L’avocat de Vaz das Neves a également supposé que l’intervention de son électeur dans cette phase procédurale était « très limitée » pour ne pas avoir demandé l’ouverture d’une instruction, mais s’est dit convaincu que lors du procès il aura « toute possibilité de démonter ces élucubrations qui ne ne se comprennent pas très bien.

L’avocat Soares da Veiga, qui représente Luís Filipe Vieira, a admis qu’après une accusation, la chose la plus normale est de faire inculper les accusés, bien qu’il soit en désaccord avec la décision de la Cour suprême de traduire en justice l’ancien président de Benfica.

« Il y a des points qui, en ce moment, me semblent que le juge n’a pas tranché, il y a de très beaux problèmes technico-juridiques. J’ai trouvé la décision de très bonne qualité, bien que je ne sois pas d’accord sur certains aspects », a-t-il déclaré, invoquant des questions de fait, de validité des preuves et de droit.

Et il a résumé : « Notre compréhension est que, à proprement parler, il n’aurait pas dû y avoir de prononciation. Même si les faits sont tous ceux que dit l’accusation, et que nous remettons en cause, il n’y aurait toujours pas de crime ».

L’enquête sur l’opération Lex, qui a été menée par le procureur général adjoint du STJ Maria José Morgado (entre-temps à la retraite), s’est concentrée sur l’activité menée par Rui Rangel, Fátima Galante et Luis Vaz das Neves – qui, selon l’accusation , ont utilisé leurs fonctions dans la relation de Lisbonne pour obtenir des avantages indus, pour eux-mêmes ou pour des tiers.
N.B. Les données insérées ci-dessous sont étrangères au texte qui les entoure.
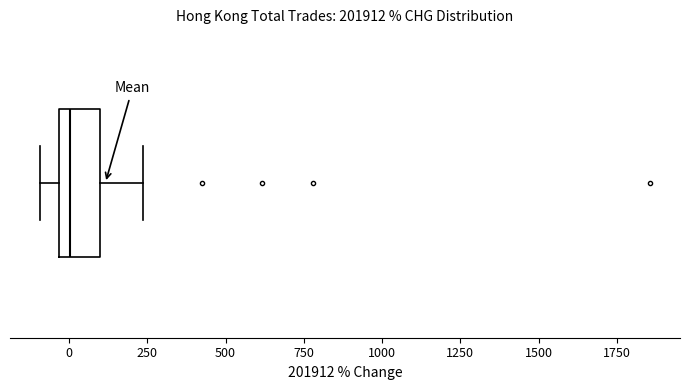

Read this box plot against the x-axis: the position of the median line, the range covered by the box, and the ends of both whiskers. The values are not printed on the chart, so give them approximately, as read against the axis.

median 0, box -50 to 100, whiskers -100 to 250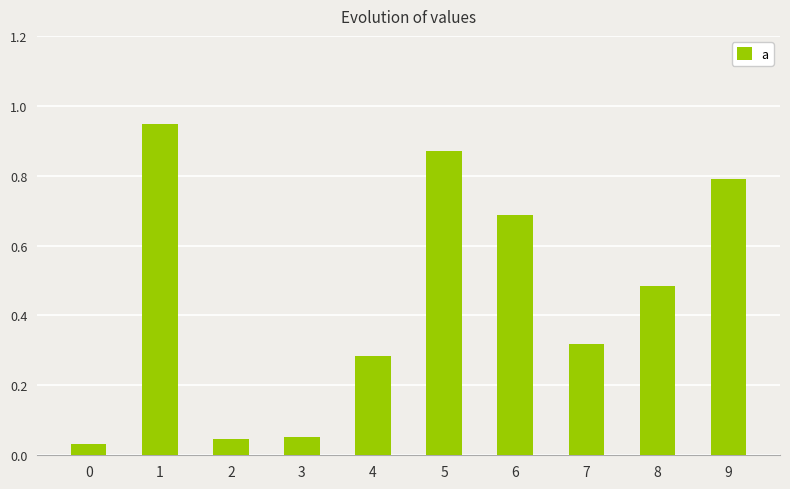

How many distinct data groups are displayed?

1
Le processus de l’opération Lex était connu le 30 janvier 2018, lorsque cinq personnes ont été arrêtées et plus de 30 perquisitions ont été effectuées, et il est né d’un certificat extrait de l’affaire de l’opération Rota do Atlântico, qui impliquait l’homme d’affaires de football José Veiga, soupçonné de les crimes de corruption dans le commerce international, le blanchiment d’argent, la fraude fiscale et le trafic d’influence.